Dalam seperkian detik aku tersentak. Bukan karena rencana basi yang melegen di drama perceritaan seperti yang diungkap Saka.
Tapi ada mobil bu Rose di sisi Saka. Itu bisa dilihat dari mobilnya yang mencolok bercat pink, kacanya juga transparan. Ini bahaya!
Bagaimana kalau bu Rose usil? contohnya seperti Sisca tempo dulu yang mengetuk kaca mobil Saka.
Aku belum bisa go-publick. Segera ku atur posisi jok, bersiap sedia memundurkan sandaran joknya.
Tok tok tok!
"Benar kan!!" kesalku mengarah ketukan tangan bu Rose.
Saat Saka membuka, mulai menyapa bu Rose. Aku sibuk mencari sesuatu yang bisa menutupi wajahku.
Alhamdulillah semesta berpihak padaku. Di jok belakang ada sebuah majalah, ku tutupi saja segera, pura-pura tidur.
"Eh sama siapa Pak?" ku dengar bu Rose bertanya.
Was-was rasanya, tanganku mengirim kode pada Saka berharap dia mengerti. Ku tepikan jari-jariku, mencubit sedikit daging pahanya.
"Oh, ini calon saya Bu." ucap Saka, awas saja kalo dia berani sebut nama. "Dia kecapean kayaknya makanya tertidur."
"Walah calon Bapak pasti masih ABG makanya belajar hal-hal intim begitu. Buat dipraktekin di malam pertama ya pak." suara bu Rose sedikit menggoda.

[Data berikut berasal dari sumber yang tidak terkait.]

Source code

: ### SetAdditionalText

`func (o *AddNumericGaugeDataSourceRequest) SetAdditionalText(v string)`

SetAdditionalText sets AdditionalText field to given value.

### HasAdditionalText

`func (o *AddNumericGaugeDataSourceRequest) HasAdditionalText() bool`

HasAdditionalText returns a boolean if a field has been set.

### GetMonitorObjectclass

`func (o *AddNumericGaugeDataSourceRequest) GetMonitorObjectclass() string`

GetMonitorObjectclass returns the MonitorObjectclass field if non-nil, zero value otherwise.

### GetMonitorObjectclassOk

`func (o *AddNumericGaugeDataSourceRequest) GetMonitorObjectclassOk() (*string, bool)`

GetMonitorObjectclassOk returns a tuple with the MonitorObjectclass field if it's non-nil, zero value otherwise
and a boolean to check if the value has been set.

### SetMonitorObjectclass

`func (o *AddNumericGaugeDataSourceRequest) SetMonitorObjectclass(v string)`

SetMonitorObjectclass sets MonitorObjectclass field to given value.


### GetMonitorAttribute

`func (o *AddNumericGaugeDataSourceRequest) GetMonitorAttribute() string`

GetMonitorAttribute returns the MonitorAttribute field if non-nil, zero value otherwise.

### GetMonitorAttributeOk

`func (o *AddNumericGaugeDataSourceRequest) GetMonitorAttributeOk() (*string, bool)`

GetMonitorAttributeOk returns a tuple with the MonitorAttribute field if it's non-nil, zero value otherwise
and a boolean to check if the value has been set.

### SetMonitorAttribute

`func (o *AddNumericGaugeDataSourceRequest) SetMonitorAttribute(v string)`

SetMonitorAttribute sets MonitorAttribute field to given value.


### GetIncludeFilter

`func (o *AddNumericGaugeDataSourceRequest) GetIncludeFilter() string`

"Iya nih biar gak kaku. Banyak variasinya, seru-seruan lah di malam pertama." kekeh Saka.
Aku bisa mengerti arah pembicaraan mereka, tapi kok berasa aneh. Ada apa memangnya kok mendadak bahas tema 21++.
"Sepuluh posisi seks untuk memuaskan suami." lantang bu Rose. "Bilangin calonnya Pak kalo butuh buku panduan malam pertama, saya ada. Nanti boleh pinjem."

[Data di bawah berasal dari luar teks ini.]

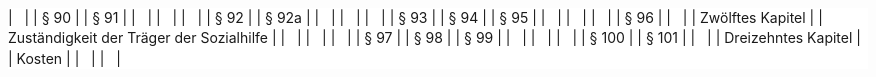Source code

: |                                                           |
| § 90                                                      |
| § 91                                                      |
|                                                           |
|                                                           |
|                                                           |
| § 92                                                      |
| § 92a                                                     |
|                                                           |
|                                                           |
|                                                           |
| § 93                                                      |
| § 94                                                      |
| § 95                                                      |
|                                                           |
|                                                           |
|                                                           |
| § 96                                                      |
|                                                           |
| Zwölftes Kapitel                                          |
| Zuständigkeit der Träger der Sozialhilfe                  |
|                                                           |
|                                                           |
|                                                           |
| § 97                                                      |
| § 98                                                      |
| § 99                                                      |
|                                                           |
|                                                           |
|                                                           |
| § 100                                                     |
| § 101                                                     |
|                                                           |
| Dreizehntes Kapitel                                       |
| Kosten                                                    |
|                                                           |
|                                                           |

"Iya nanti dibilangin. Untuk sekarang biar belajar dulu dari majalah dewasa." berseri Saka. "Saya duluan Bu Rose. Udah ijo nih."
Dan saat mobil melaju, ku tegakkan badan. Meneliti apa yang otakku perintahkan.
"Astaga Saka!!!!!" kesalku melempar majalah ke arah belakang. "Kenapa lo harus ngoleksi majalah begituan sih? Gue yang kena malunya ini mah!!"